Réflexions pieuses de saint Alphonse de Liguori, n. 16 : De la miséricorde de Dieu

Dieu aime tant à nous dispenser ses grâces que (selon saint Augustin) il désire plus nous les donner que nous ne désirons les recevoir : Plus vult ille tibi largiri bona quam concupiscas. En voici la raison: la bonté divine, comme disent les philosophes, est sui diffusiva, est poussée par sa nature même à faire le bien. Dieu étant donc une bonté infinie, il a un désir infini de nous accorder et partager entre nous les trésors qu’il possède.

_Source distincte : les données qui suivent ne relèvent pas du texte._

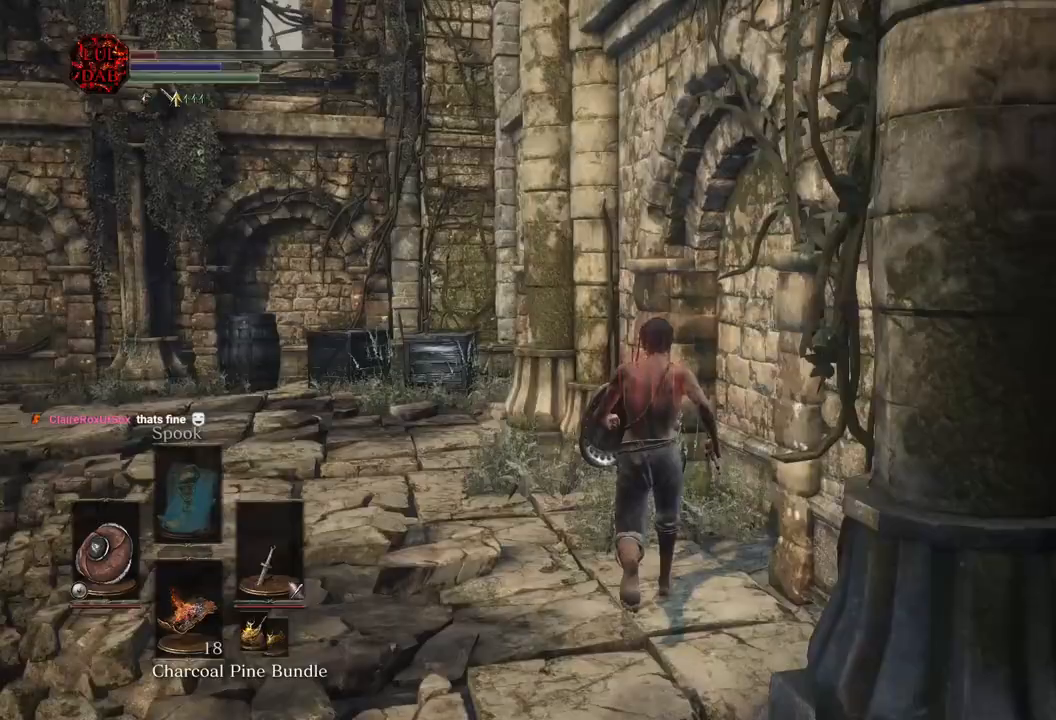
{"dt_ms": 500, "buttons": ["CIRCLE"], "left_stick": "up", "right_stick": "center", "events": [[17, "right_stick", "left"], [483, "right_stick", "center"]]}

De là vient l’extrême indulgence avec laquelle Dieu juge nos fautes, et la miséricorde avec laquelle il nous console dans nos misères. David dit que la terre est pleine de sa divine miséricorde, et non de sa justice, Dieu n’exerce sa justice contre les malfaiteurs que quand il y est forcé par l’excès de leurs crimes. Mais il est toujours prêt à verser les grâces de sa miséricorde sur tous ceux qui s’adressent à lui. Saint Jacques dit à ce sujet : Super exaltat autem misericordia judicium. (Jac. 2. 13). Souvent la miséricorde arrache des mains de la justice le glaive prêt à frapper les pécheurs, et obtient leur pardon. C’est pourquoi le prophète donnait à Dieu le nom de Miséricorde. Deus meus, misericordia mea. (Psalm. 58. 18). Il ajoutait : Propter nomen tuum Domine, propitiaberis peccata mea. (Ps. 24. 11). Seigneur, pardonnez-moi à cause de votre nom, puisque Vous êtes la miséricorde même. Isaïe dit que le châtiment est un acte odieux au cœur du Seigneur, étranger à sa nature, et purement accidentel. Dominus irascetur ut faciat opus suum, alienum opus ejusperegrinum est opus ab eo ejus (Isa., 28, 21). Son extrême miséricorde le décida à envoyer son fils se faire homme sur terre, et mourir sur une croix pour nous délivrer de la mort éternelle. Saint Zacharie s’écrie : Per viscera misericordiæ Dei nostri in quibus visitavit nos oriens ex alto. (Luc., 1, 78). Par ces mots, viscera misericordiæ, on veut indiquer une miséricorde qui avait sa source dans le cœur de Dieu, qui aima mieux voir mourir son fils devenu homme que de voir les hommes perdus.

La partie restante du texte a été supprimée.